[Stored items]
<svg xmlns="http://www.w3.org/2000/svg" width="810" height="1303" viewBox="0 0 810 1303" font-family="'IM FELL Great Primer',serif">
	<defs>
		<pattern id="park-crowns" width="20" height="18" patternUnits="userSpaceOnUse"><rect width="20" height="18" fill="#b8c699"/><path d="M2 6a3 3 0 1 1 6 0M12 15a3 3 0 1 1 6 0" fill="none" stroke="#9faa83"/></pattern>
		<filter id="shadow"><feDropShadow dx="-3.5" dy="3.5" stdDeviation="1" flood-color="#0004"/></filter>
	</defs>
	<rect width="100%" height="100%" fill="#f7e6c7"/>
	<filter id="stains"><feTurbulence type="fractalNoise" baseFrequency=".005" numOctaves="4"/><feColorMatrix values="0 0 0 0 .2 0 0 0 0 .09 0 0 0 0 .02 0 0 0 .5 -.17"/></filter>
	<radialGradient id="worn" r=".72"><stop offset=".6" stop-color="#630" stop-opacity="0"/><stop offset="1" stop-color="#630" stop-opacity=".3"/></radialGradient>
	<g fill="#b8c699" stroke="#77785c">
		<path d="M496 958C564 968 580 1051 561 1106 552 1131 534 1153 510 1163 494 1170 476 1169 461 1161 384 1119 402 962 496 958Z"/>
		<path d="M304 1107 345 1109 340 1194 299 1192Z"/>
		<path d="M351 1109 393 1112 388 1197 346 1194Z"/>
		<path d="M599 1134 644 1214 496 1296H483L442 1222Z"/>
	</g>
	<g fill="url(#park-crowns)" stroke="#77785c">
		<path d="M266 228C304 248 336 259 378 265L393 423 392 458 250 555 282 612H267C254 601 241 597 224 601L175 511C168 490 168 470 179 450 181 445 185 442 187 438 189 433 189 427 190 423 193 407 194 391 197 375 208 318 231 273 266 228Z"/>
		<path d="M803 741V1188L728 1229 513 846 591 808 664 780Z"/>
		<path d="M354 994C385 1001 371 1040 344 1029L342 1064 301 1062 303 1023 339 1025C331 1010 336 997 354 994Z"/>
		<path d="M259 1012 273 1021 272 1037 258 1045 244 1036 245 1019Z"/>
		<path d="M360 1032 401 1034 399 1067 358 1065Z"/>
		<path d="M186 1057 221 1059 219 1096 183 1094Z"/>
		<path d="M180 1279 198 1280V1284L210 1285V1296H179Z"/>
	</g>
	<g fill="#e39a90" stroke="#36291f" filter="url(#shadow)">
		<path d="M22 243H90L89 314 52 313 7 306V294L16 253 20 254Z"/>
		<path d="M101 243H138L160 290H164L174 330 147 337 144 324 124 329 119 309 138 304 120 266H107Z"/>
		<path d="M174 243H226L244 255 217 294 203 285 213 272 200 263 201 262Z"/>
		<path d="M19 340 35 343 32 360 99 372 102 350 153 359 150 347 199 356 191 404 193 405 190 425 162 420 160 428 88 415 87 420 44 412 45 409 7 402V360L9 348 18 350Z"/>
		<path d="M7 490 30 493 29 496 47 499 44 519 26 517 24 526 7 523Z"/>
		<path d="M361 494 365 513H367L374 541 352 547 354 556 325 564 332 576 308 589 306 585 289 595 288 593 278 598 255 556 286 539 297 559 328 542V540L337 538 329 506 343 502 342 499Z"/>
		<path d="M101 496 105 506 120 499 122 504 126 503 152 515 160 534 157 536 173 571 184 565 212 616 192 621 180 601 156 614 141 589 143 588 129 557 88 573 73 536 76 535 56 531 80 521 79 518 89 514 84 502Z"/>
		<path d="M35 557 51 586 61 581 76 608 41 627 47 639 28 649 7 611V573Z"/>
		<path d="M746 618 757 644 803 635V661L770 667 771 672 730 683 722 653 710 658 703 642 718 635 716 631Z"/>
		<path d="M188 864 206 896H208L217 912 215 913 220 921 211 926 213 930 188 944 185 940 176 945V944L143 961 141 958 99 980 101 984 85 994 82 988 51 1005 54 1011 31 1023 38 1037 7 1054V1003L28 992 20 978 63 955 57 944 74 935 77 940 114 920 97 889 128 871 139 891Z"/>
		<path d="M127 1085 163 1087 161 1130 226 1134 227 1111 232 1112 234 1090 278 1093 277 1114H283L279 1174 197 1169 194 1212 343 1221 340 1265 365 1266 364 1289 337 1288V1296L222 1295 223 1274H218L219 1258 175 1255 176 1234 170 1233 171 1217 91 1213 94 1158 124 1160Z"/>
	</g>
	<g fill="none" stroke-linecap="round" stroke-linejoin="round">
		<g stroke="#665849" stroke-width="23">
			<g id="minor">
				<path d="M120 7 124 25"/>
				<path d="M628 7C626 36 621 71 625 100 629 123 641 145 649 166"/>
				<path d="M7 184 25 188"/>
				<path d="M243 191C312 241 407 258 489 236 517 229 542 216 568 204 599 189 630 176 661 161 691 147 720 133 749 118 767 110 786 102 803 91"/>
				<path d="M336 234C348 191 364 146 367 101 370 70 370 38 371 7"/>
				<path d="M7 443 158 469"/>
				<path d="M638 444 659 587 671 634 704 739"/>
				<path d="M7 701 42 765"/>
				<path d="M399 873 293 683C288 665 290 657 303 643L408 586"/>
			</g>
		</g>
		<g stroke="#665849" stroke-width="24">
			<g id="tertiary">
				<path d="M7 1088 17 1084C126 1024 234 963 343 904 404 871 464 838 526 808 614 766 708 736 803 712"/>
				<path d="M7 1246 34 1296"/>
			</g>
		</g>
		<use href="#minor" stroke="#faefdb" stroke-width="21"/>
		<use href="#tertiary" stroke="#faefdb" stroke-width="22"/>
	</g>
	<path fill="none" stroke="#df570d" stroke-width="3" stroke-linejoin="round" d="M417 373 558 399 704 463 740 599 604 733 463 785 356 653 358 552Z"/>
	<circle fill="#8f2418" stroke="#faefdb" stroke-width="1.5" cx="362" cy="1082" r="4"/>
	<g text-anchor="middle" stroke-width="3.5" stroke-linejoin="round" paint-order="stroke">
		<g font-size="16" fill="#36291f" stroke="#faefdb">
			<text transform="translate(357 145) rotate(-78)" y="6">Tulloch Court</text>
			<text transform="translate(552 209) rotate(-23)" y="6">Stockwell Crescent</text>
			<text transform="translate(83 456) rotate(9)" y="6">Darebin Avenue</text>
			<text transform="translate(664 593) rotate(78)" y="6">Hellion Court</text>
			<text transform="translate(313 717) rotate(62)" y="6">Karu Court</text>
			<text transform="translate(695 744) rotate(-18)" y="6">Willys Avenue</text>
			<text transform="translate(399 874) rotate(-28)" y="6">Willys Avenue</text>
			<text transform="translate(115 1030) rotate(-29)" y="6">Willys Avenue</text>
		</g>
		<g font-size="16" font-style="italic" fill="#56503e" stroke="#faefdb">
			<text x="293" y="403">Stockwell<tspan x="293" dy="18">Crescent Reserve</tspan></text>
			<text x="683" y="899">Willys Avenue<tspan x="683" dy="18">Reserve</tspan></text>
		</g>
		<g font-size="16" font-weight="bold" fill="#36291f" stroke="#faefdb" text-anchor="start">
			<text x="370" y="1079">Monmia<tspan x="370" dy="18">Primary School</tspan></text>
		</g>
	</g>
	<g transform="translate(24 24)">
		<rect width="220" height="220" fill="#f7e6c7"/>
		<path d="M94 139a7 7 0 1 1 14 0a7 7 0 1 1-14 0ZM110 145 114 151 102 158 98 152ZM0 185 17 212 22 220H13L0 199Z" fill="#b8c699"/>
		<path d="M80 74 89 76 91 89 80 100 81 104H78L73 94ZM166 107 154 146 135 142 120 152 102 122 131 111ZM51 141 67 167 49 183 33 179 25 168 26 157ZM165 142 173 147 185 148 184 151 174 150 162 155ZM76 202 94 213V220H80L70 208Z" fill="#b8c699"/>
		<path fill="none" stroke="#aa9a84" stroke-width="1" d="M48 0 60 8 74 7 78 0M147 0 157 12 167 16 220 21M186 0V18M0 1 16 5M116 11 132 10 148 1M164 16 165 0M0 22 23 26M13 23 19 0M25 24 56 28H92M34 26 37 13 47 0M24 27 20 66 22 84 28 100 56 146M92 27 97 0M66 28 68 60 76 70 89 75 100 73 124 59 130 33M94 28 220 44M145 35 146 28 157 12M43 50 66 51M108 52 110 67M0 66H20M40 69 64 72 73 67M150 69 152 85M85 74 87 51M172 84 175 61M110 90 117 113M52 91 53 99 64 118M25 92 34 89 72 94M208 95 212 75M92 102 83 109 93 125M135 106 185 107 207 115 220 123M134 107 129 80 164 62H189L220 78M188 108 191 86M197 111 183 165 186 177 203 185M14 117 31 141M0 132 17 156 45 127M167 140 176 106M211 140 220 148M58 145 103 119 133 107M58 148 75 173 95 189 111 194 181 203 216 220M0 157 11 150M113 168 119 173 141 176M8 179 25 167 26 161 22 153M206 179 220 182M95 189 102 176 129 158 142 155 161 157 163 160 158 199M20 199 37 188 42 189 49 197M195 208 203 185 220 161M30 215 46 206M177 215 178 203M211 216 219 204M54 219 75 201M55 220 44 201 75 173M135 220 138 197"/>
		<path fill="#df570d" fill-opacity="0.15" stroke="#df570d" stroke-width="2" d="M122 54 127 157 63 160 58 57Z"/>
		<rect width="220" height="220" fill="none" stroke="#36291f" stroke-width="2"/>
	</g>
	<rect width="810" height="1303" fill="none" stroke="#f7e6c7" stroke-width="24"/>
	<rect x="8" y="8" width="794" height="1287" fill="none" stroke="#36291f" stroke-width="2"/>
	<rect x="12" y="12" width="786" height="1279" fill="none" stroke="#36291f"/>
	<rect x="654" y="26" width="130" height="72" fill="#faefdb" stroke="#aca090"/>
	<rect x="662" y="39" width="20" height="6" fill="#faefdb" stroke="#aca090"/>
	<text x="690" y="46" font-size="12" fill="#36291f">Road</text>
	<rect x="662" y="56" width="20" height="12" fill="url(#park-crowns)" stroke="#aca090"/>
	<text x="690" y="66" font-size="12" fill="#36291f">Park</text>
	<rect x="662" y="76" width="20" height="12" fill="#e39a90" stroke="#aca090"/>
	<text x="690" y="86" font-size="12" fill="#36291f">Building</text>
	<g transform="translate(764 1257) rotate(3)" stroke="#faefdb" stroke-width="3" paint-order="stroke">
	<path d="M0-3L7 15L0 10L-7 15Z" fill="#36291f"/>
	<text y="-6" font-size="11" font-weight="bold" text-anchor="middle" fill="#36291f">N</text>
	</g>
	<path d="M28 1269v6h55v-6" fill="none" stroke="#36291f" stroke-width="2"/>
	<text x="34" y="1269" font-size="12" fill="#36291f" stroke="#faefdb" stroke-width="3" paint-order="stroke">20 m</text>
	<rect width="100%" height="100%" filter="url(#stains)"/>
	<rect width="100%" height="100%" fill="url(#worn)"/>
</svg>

Exercise objective: Respond with one number only: how many lines of the data contain "worn".

Final answer: 2